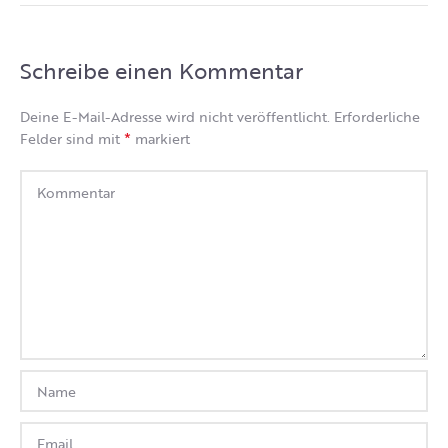
Schreibe einen Kommentar
Deine E-Mail-Adresse wird nicht veröffentlicht.
Erforderliche
*
Felder sind mit
markiert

*-*-*

ASSIGNMENT
Express every line of text in the entries above as a numbered list, skipping blank lines and leaving out the pictures.

WRITTEN ANSWER
1. Schreibe einen Kommentar
2. Deine E-Mail-Adresse wird nicht veröffentlicht.
3. Erforderliche
4. *
5. Felder sind mit
6. markiert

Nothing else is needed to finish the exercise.